:: WORK REQUEST ::
Set down every line of text from the records below word for word, leaving out the pictures.

········

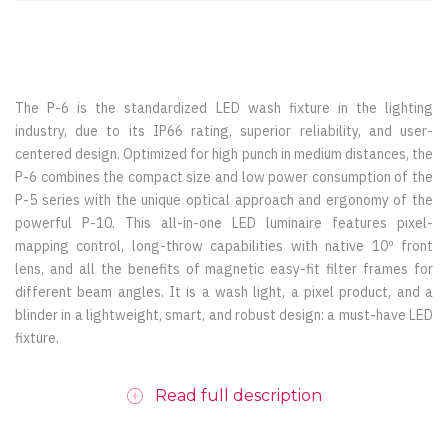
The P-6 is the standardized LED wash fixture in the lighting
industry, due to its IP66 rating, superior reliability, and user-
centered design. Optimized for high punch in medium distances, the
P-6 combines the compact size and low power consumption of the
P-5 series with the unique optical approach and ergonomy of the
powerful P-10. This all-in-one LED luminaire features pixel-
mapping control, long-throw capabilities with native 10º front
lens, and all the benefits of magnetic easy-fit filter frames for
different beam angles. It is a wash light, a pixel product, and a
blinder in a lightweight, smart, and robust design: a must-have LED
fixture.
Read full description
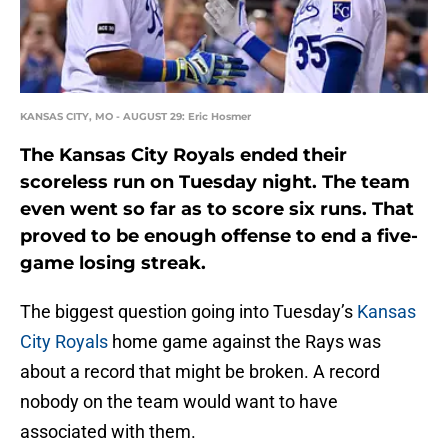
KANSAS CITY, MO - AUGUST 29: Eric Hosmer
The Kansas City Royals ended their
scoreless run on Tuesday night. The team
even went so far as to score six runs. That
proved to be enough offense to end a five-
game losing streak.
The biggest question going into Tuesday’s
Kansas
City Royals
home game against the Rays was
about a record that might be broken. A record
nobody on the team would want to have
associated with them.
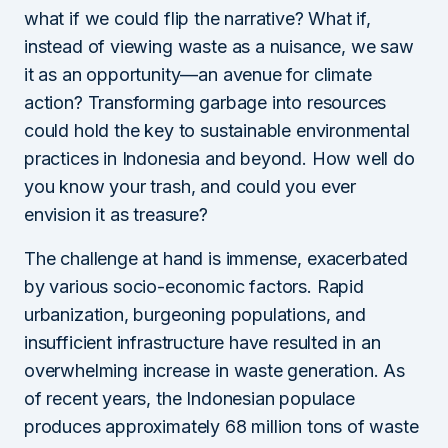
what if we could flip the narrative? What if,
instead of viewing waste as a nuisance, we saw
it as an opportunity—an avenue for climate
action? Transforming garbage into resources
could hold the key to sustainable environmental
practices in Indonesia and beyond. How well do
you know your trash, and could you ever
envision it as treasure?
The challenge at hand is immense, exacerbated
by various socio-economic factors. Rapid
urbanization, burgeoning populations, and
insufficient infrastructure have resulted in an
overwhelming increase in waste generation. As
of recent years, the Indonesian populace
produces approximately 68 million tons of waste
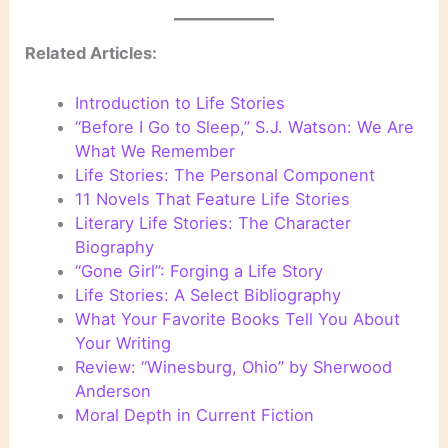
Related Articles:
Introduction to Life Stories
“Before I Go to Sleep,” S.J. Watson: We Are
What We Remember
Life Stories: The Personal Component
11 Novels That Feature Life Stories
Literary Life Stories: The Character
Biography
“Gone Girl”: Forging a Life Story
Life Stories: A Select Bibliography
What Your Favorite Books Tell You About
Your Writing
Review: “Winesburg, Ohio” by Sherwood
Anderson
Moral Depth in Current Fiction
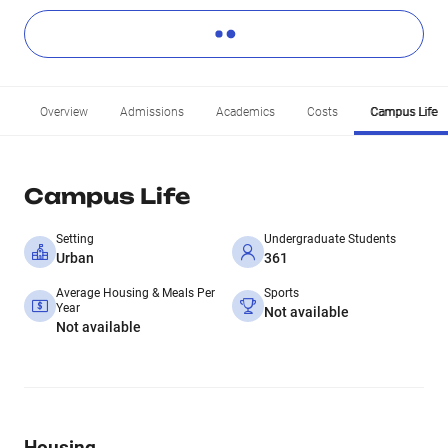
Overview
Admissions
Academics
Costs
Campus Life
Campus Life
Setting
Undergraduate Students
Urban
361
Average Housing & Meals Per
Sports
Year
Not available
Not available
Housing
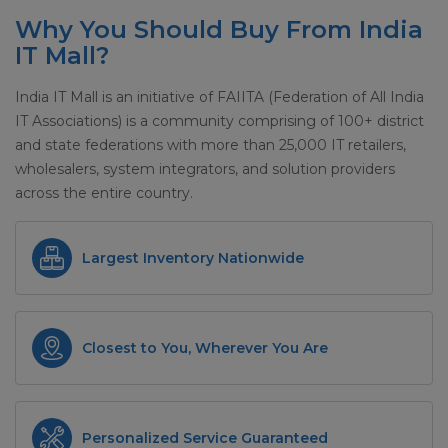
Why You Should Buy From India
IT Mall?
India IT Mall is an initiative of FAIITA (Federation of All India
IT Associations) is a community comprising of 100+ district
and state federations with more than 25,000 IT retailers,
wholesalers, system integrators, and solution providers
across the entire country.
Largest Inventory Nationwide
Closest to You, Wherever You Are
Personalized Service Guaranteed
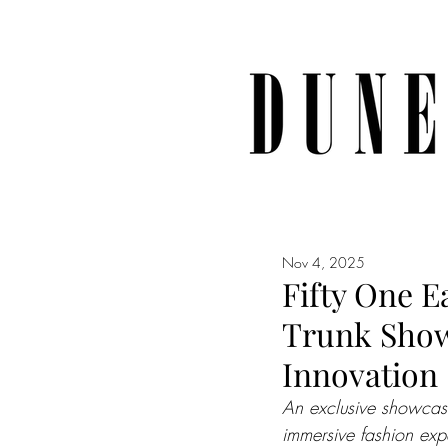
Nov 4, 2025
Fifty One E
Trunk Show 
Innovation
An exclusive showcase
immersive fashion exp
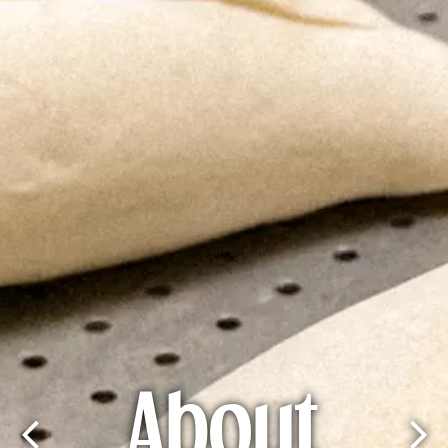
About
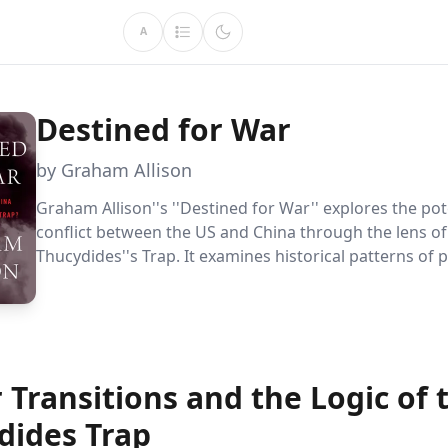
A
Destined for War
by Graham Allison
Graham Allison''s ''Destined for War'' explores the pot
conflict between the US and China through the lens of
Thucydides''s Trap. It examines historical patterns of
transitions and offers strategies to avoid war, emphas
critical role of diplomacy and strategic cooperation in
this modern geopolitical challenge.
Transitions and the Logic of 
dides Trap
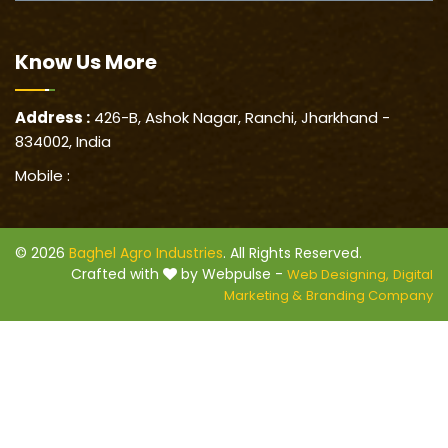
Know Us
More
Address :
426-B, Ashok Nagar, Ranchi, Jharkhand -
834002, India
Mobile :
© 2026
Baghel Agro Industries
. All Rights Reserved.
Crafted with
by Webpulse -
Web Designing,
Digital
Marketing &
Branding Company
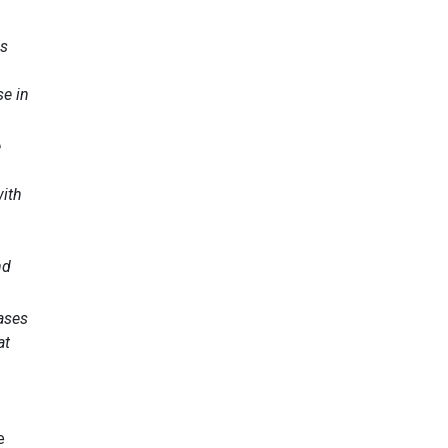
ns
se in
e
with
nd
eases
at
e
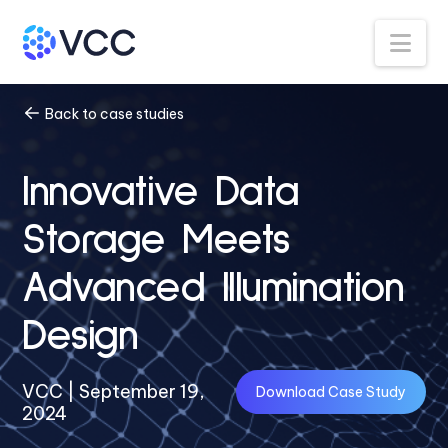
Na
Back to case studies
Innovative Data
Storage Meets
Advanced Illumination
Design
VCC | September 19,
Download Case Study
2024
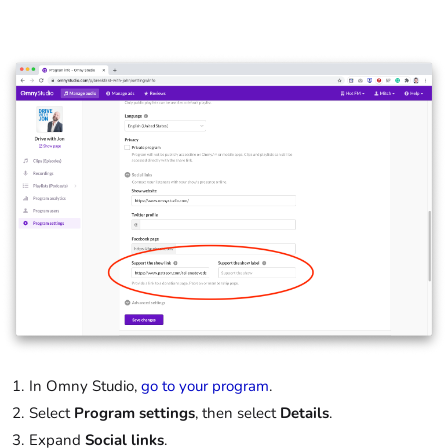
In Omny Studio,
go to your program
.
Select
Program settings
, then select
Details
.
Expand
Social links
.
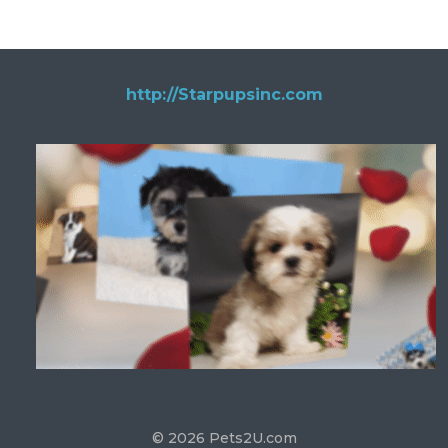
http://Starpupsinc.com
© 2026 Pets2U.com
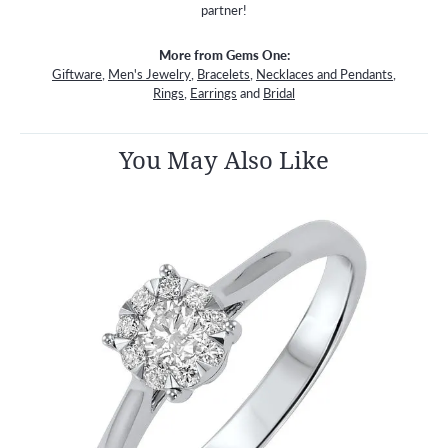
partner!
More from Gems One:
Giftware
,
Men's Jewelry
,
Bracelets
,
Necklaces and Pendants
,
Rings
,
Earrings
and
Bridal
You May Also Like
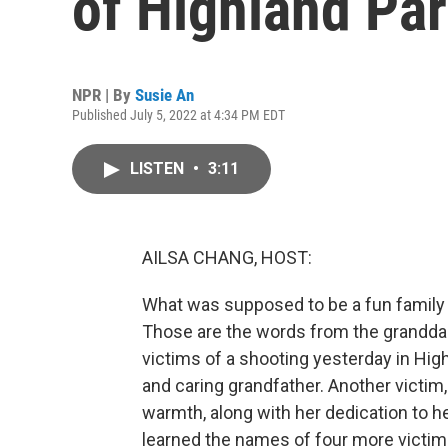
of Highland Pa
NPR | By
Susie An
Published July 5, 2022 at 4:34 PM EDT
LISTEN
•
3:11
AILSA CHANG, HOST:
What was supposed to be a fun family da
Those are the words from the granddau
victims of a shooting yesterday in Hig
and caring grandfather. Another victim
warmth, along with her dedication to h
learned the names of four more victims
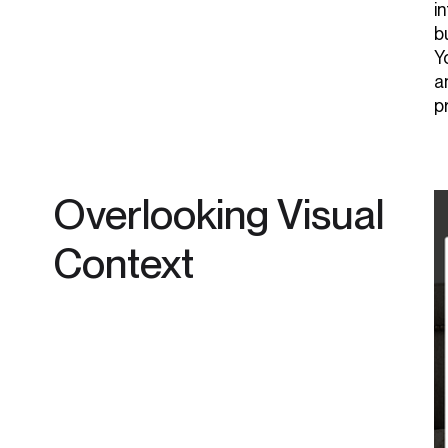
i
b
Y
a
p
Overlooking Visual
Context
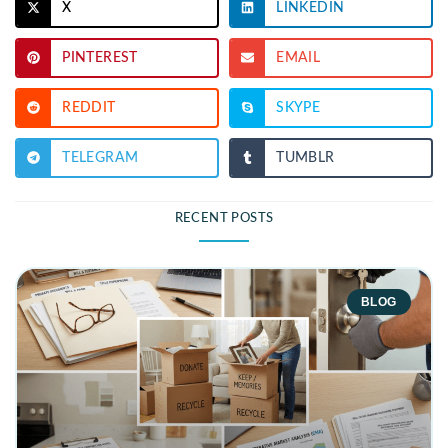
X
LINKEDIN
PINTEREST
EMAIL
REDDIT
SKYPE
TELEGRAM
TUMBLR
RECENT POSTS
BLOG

········

:: ANSWER TO THIS PROBLEM ::
The P-6 is the standardized LED wash fixture in the lighting
industry, due to its IP66 rating, superior reliability, and user-
centered design. Optimized for high punch in medium distances, the
P-6 combines the compact size and low power consumption of the
P-5 series with the unique optical approach and ergonomy of the
powerful P-10. This all-in-one LED luminaire features pixel-
mapping control, long-throw capabilities with native 10º front
lens, and all the benefits of magnetic easy-fit filter frames for
different beam angles. It is a wash light, a pixel product, and a
blinder in a lightweight, smart, and robust design: a must-have LED
fixture.
Read full description
KANSAS CITY, MO - AUGUST 29: Eric Hosmer
The Kansas City Royals ended their
scoreless run on Tuesday night. The team
even went so far as to score six runs. That
proved to be enough offense to end a five-
game losing streak.
The biggest question going into Tuesday’s
Kansas
City Royals
home game against the Rays was
about a record that might be broken. A record
nobody on the team would want to have
associated with them.
what if we could flip the narrative? What if,
instead of viewing waste as a nuisance, we saw
it as an opportunity—an avenue for climate
action? Transforming garbage into resources
could hold the key to sustainable environmental
practices in Indonesia and beyond. How well do
you know your trash, and could you ever
envision it as treasure?
The challenge at hand is immense, exacerbated
by various socio-economic factors. Rapid
urbanization, burgeoning populations, and
insufficient infrastructure have resulted in an
overwhelming increase in waste generation. As
of recent years, the Indonesian populace
produces approximately 68 million tons of waste
Related Articles:
Introduction to Life Stories
“Before I Go to Sleep,” S.J. Watson: We Are
What We Remember
Life Stories: The Personal Component
11 Novels That Feature Life Stories
Literary Life Stories: The Character
Biography
“Gone Girl”: Forging a Life Story
Life Stories: A Select Bibliography
What Your Favorite Books Tell You About
Your Writing
Review: “Winesburg, Ohio” by Sherwood
Anderson
Moral Depth in Current Fiction
Overview
Admissions
Academics
Costs
Campus Life
Campus Life
Setting
Undergraduate Students
Urban
361
Average Housing & Meals Per
Sports
Year
Not available
Not available
Housing
Why You Should Buy From India
IT Mall?
India IT Mall is an initiative of FAIITA (Federation of All India
IT Associations) is a community comprising of 100+ district
and state federations with more than 25,000 IT retailers,
wholesalers, system integrators, and solution providers
across the entire country.
Largest Inventory Nationwide
Closest to You, Wherever You Are
Personalized Service Guaranteed
Nov 4, 2025
Fifty One E
Trunk Show 
Innovation
An exclusive showcase
immersive fashion exp
About
A
Destined for War
by Graham Allison
Graham Allison''s ''Destined for War'' explores the pot
conflict between the US and China through the lens of
Thucydides''s Trap. It examines historical patterns of
transitions and offers strategies to avoid war, emphas
critical role of diplomacy and strategic cooperation in
this modern geopolitical challenge.
Transitions and the Logic of 
dides Trap
Know Us
More
Address :
426-B, Ashok Nagar, Ranchi, Jharkhand -
834002, India
Mobile :
© 2026
Baghel Agro Industries
. All Rights Reserved.
Crafted with
by Webpulse -
Web Designing,
Digital
Marketing &
Branding Company
ns
se in
e
with
nd
eases
at
e
Na
Back to case studies
Innovative Data
Storage Meets
Advanced Illumination
Design
VCC | September 19,
Download Case Study
2024
In Omny Studio,
go to your program
.
Select
Program settings
, then select
Details
.
Expand
Social links
.
http://Starpupsinc.com
© 2026 Pets2U.com
partner!
More from Gems One:
Giftware
,
Men's Jewelry
,
Bracelets
,
Necklaces and Pendants
,
Rings
,
Earrings
and
Bridal
You May Also Like
of Highland Pa
NPR | By
Susie An
Published July 5, 2022 at 4:34 PM EDT
LISTEN
•
3:11
AILSA CHANG, HOST:
What was supposed to be a fun family da
Those are the words from the granddau
victims of a shooting yesterday in Hig
and caring grandfather. Another victim
warmth, along with her dedication to h
learned the names of four more victims
i
b
Y
a
p
Overlooking Visual
Context
X
LINKEDIN
PINTEREST
EMAIL
REDDIT
SKYPE
TELEGRAM
TUMBLR
RECENT POSTS
BLOG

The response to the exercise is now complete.